#### Prompt 1
Below is a discussion of level-order tree traversal. Rewrite the paragraph beginning "Also there is no exception" in fewer words, keeping its main facts.
#### Prompt 2
Continue the level-order traversal discussion below from the point where it stops.

#### Provided passage
====
Also there is no exception as Eric Hauser suggests, because it is not modifying the collection its looping through, it's modifying a new one.
Here it goes:
public void levelOrder(List<TreeNode> n) {
List<TreeNode> next = new ArrayList<TreeNode>();
for (TreeNode t : n) {
if (t != null) {
System.out.print(t.getValue());
next.add(t.getLeftChild());
next.add(t.getRightChild());
}
}
System.out.println();
if(next.size() > 0)levelOrder(next);
}
Below method returns ArrayList of ArrayList containing all nodes level by level:-
public ArrayList<ArrayList<Integer>> levelOrder(TreeNode root) {
ArrayList<ArrayList<Integer>> result = new ArrayList<ArrayList<Integer>>();
if(root == null) return result;
Queue q1 = new LinkedList();
Queue q2 = new LinkedList();
ArrayList<Integer> list = new ArrayList<Integer>();
q1.add(root);
while(!q1.isEmpty() || !q2.isEmpty()){
while(!q1.isEmpty()){
TreeNode temp = (TreeNode)q1.poll();
list.add(temp.val);
if(temp.left != null) q2.add(temp.left);
if(temp.right != null) q2.add(temp.right);
}
if(list.size() > 0)result.add(new ArrayList<Integer>(list));
list.clear();
while(!q2.isEmpty()){
TreeNode temp = (TreeNode)q2.poll();
list.add(temp.val);
if(temp.left != null) q1.add(temp.left);
if(temp.right != null) q1.add(temp.right);
}
if(list.size() > 0)result.add(new ArrayList<Integer>(list));
list.clear();
}
return result;
}
The answer is close....the only issue I could see with it is that if a tree doesn't have a node in a particular position, you would set that pointer to null. What happens when you try to put a null pointer into the list?
Here is something I did for a recent assignment. It works flawlessly. You can use it starting from any root.
====
#### Source material
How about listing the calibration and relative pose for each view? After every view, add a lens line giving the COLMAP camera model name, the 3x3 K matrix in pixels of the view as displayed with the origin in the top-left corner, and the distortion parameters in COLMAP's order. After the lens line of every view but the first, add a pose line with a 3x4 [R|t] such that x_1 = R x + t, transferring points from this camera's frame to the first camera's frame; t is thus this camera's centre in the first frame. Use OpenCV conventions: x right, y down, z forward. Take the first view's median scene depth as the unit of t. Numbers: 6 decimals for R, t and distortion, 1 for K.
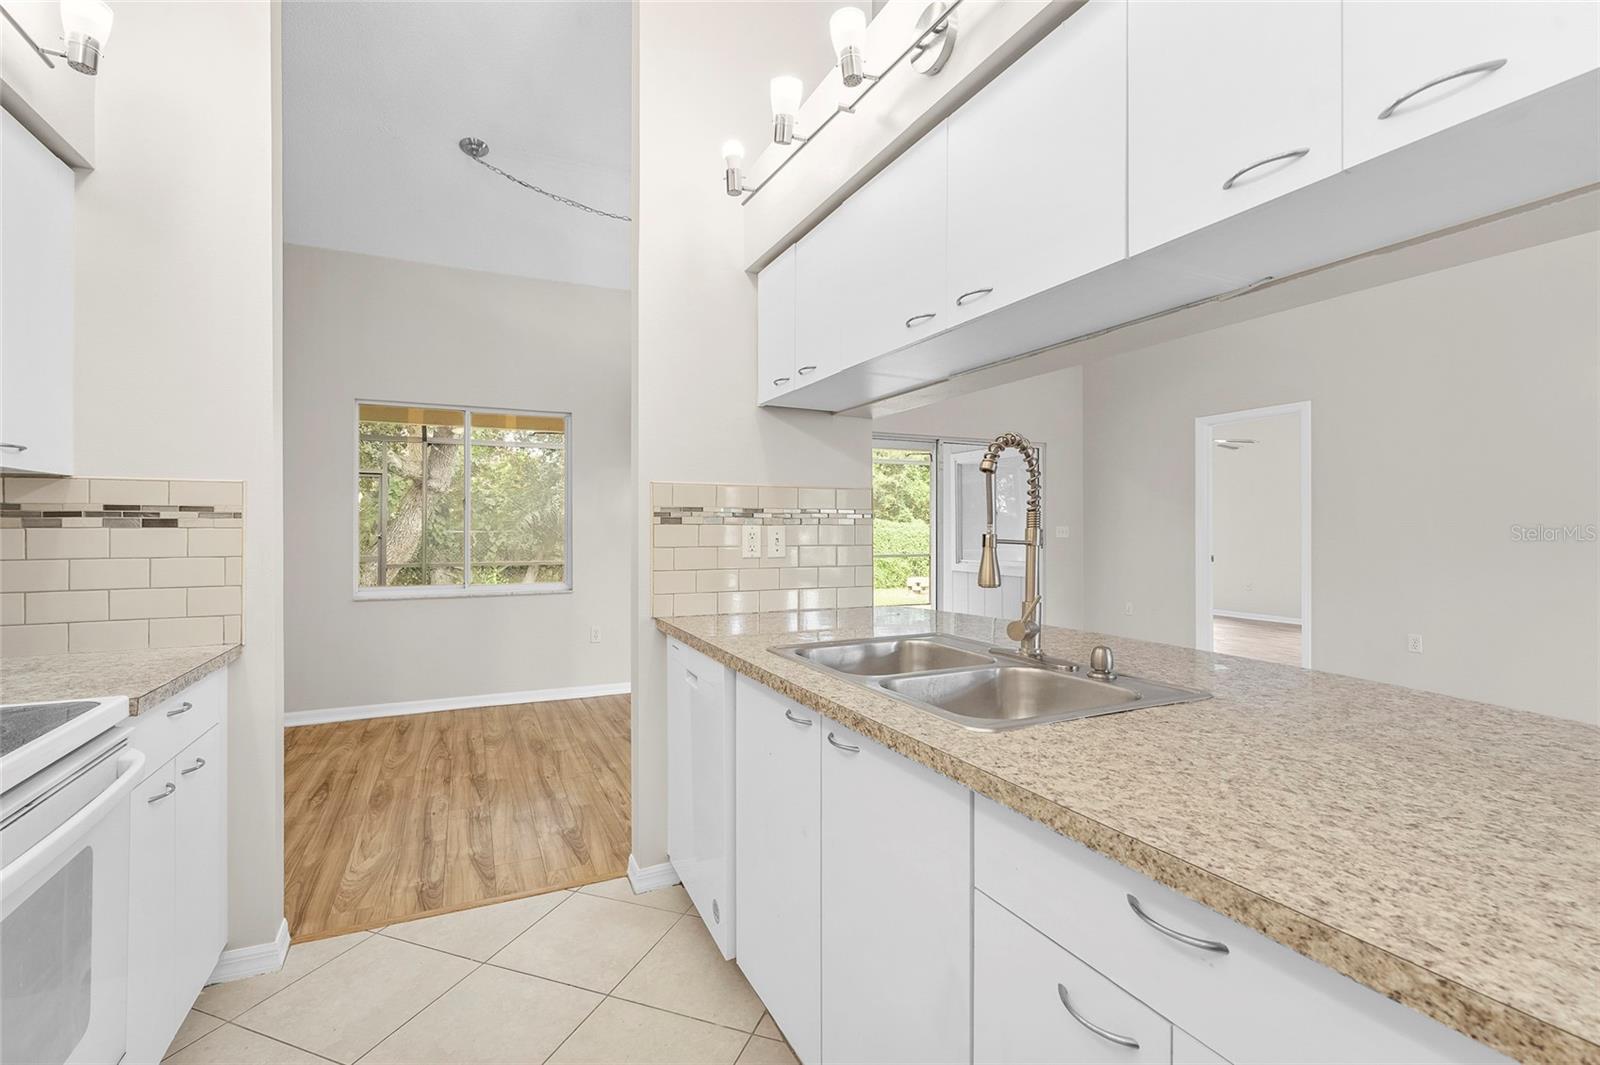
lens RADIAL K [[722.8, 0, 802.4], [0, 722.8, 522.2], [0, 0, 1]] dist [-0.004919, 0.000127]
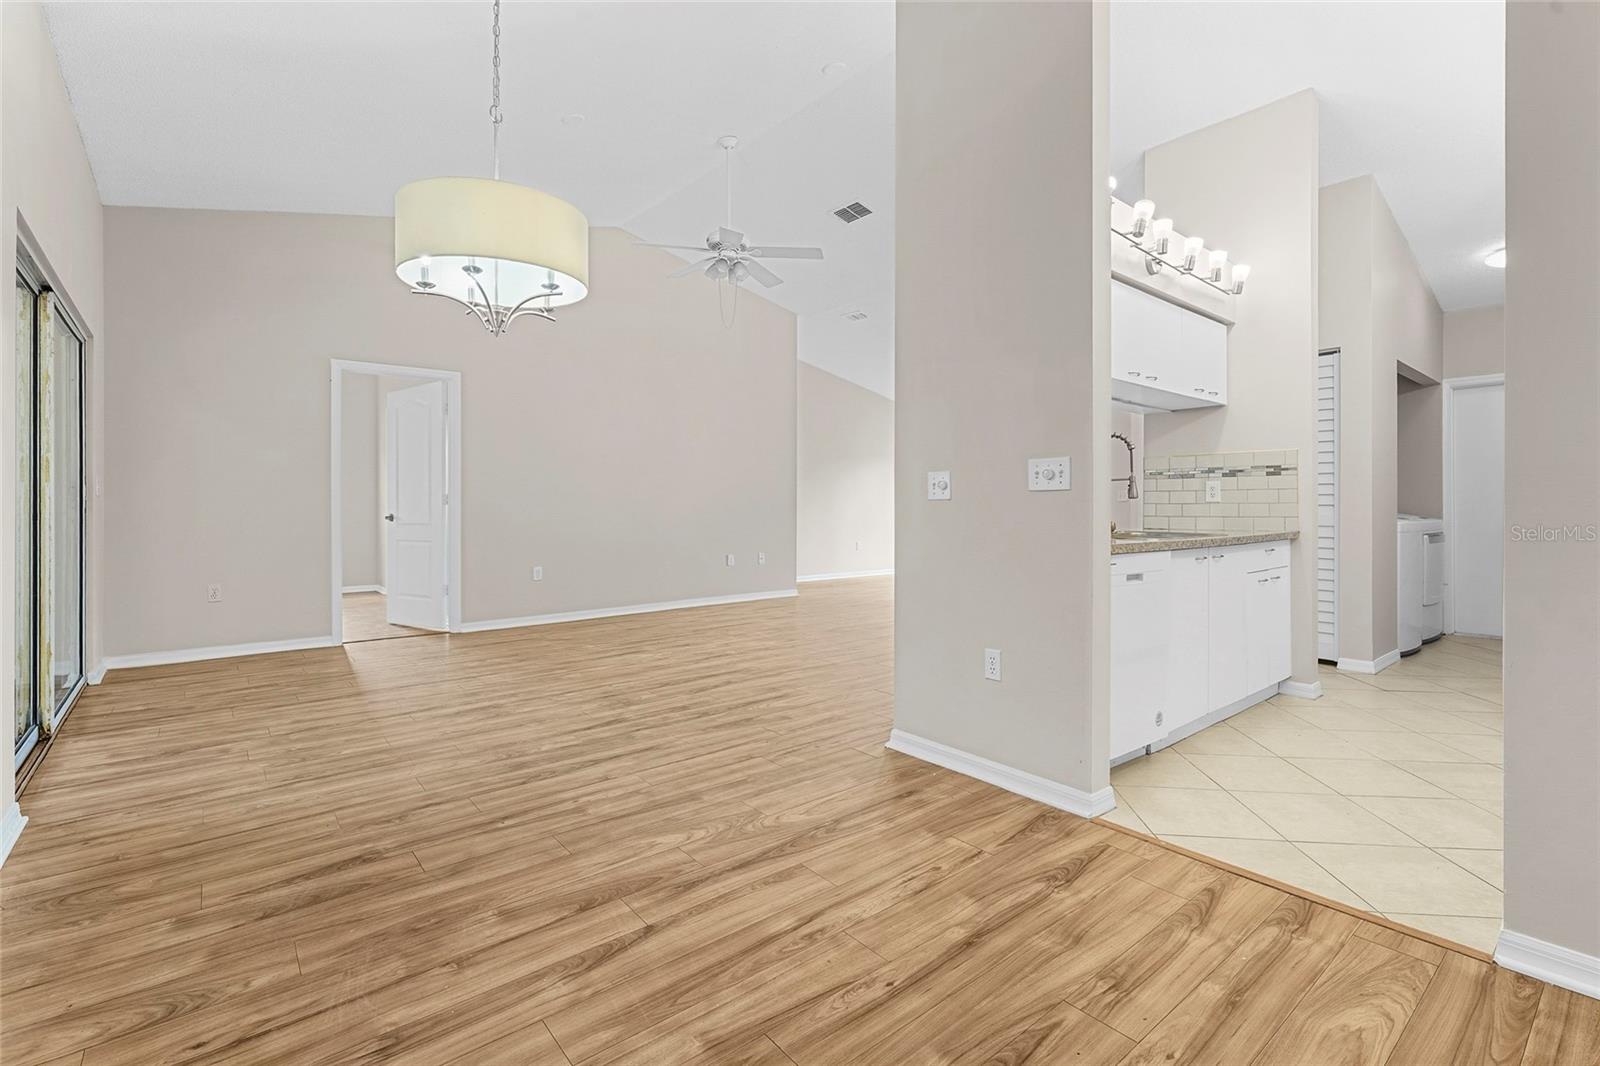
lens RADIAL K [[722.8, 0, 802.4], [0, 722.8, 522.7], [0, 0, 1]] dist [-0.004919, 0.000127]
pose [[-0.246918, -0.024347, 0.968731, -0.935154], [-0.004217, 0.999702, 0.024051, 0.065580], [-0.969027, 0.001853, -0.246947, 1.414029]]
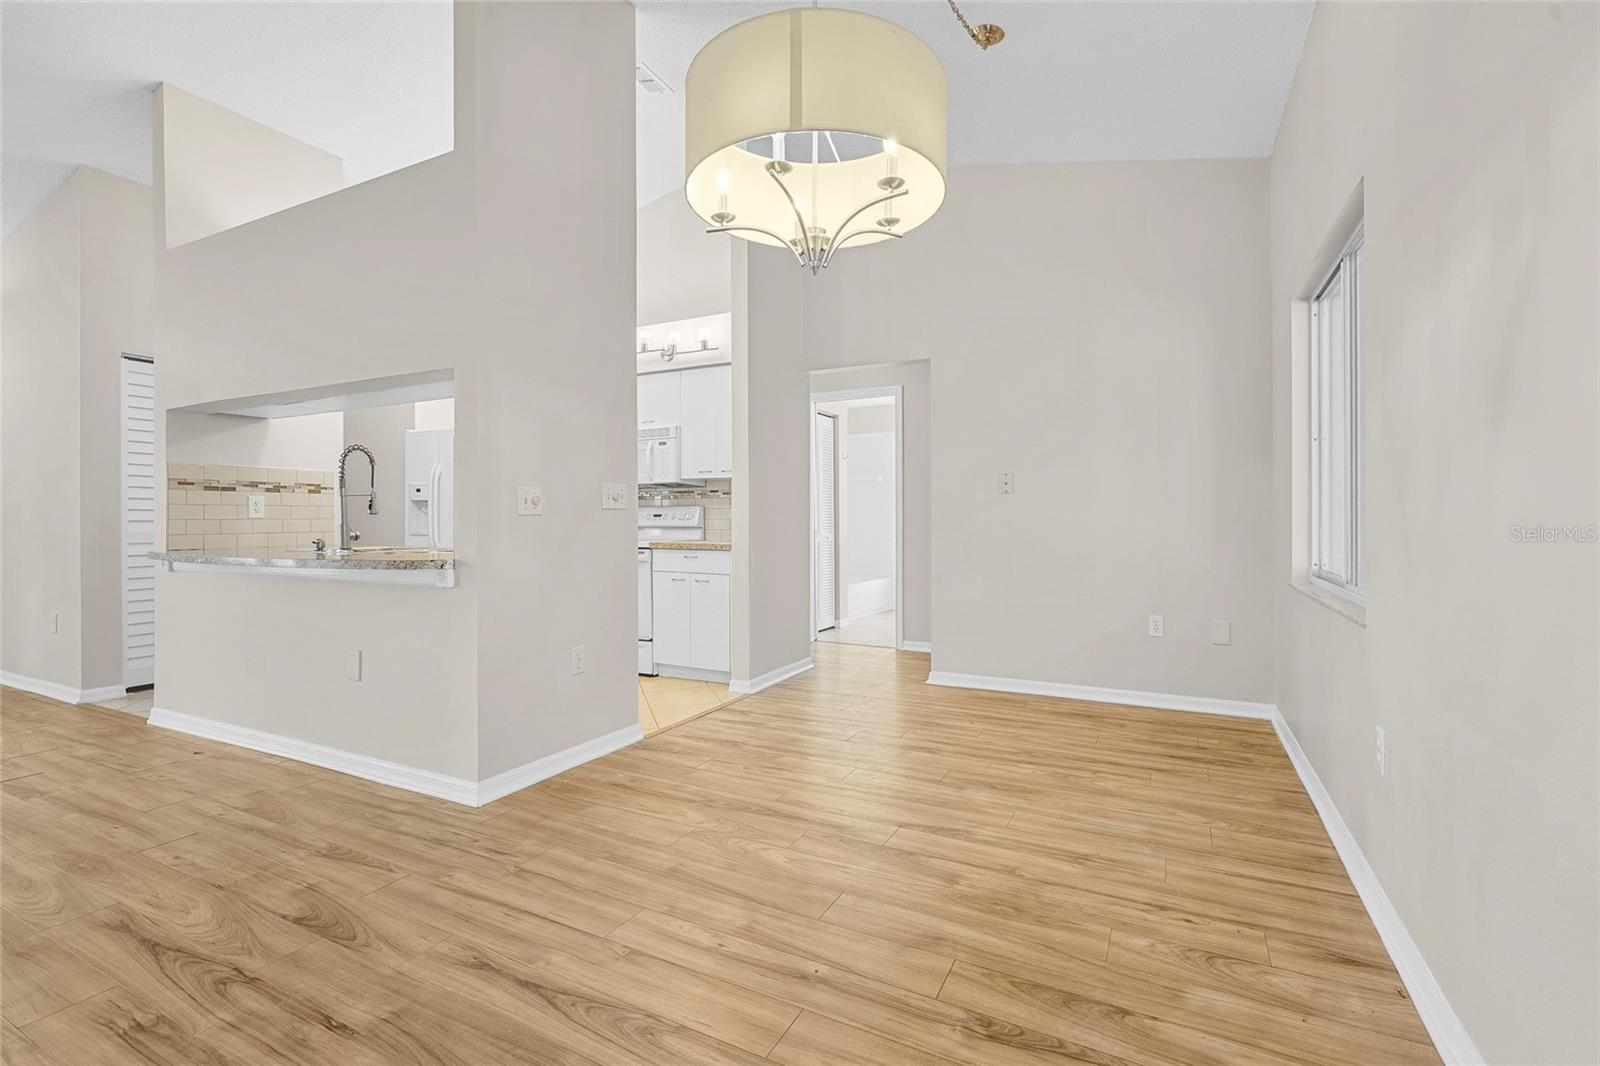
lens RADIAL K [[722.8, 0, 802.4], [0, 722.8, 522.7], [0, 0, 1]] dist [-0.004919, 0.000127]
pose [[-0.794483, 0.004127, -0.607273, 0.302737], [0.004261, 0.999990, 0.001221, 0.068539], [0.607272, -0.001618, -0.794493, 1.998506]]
====
#### Exercise output 1
Contrary to Eric Hauser's suggestion, no exception occurs, because the code modifies a new collection rather than the one it loops through.

#### Exercise output 2
//Prints the tree in level order
public void printTree(){
printTree(root);
}
public void printTree(TreeNode tmpRoot){
//If the first node isn't null....continue on
if(tmpRoot != null){
Queue<TreeNode> currentLevel = new LinkedList<TreeNode>(); //Queue that holds the nodes on the current level
Queue<TreeNode> nextLevel = new LinkedList<TreeNode>(); //Queue the stores the nodes for the next level
int treeHeight = height(tmpRoot); //Stores the height of the current tree
int levelTotal = 0; //keeps track of the total levels printed so we don't pass the height and print a billion "null"s
//put the root on the currnt level's queue
currentLevel.add(tmpRoot);
//while there is still another level to print and we haven't gone past the tree's height
while(!currentLevel.isEmpty()&& (levelTotal< treeHeight)){
//Print the next node on the level, add its childen to the next level's queue, and dequeue the node...do this until the current level has been printed
while(!currentLevel.isEmpty()){
//Print the current value
System.out.print(currentLevel.peek().getValue()+" ");
//If there is a left pointer, put the node on the nextLevel's stack. If there is no ponter, add a node with a null value to the next level's stack
tmpRoot = currentLevel.peek().getLeft();
if(tmpRoot != null)
nextLevel.add(tmpRoot);
else
nextLevel.add(new TreeNode(null));
//If there is a right pointer, put the node on the nextLevel's stack. If there is no ponter, add a node with a null value to the next level's stack
tmpRoot = currentLevel.remove().getRight();
if(tmpRoot != null)
nextLevel.add(tmpRoot);
else
nextLevel.add(new TreeNode(null));
}//end while(!currentLevel.isEmpty())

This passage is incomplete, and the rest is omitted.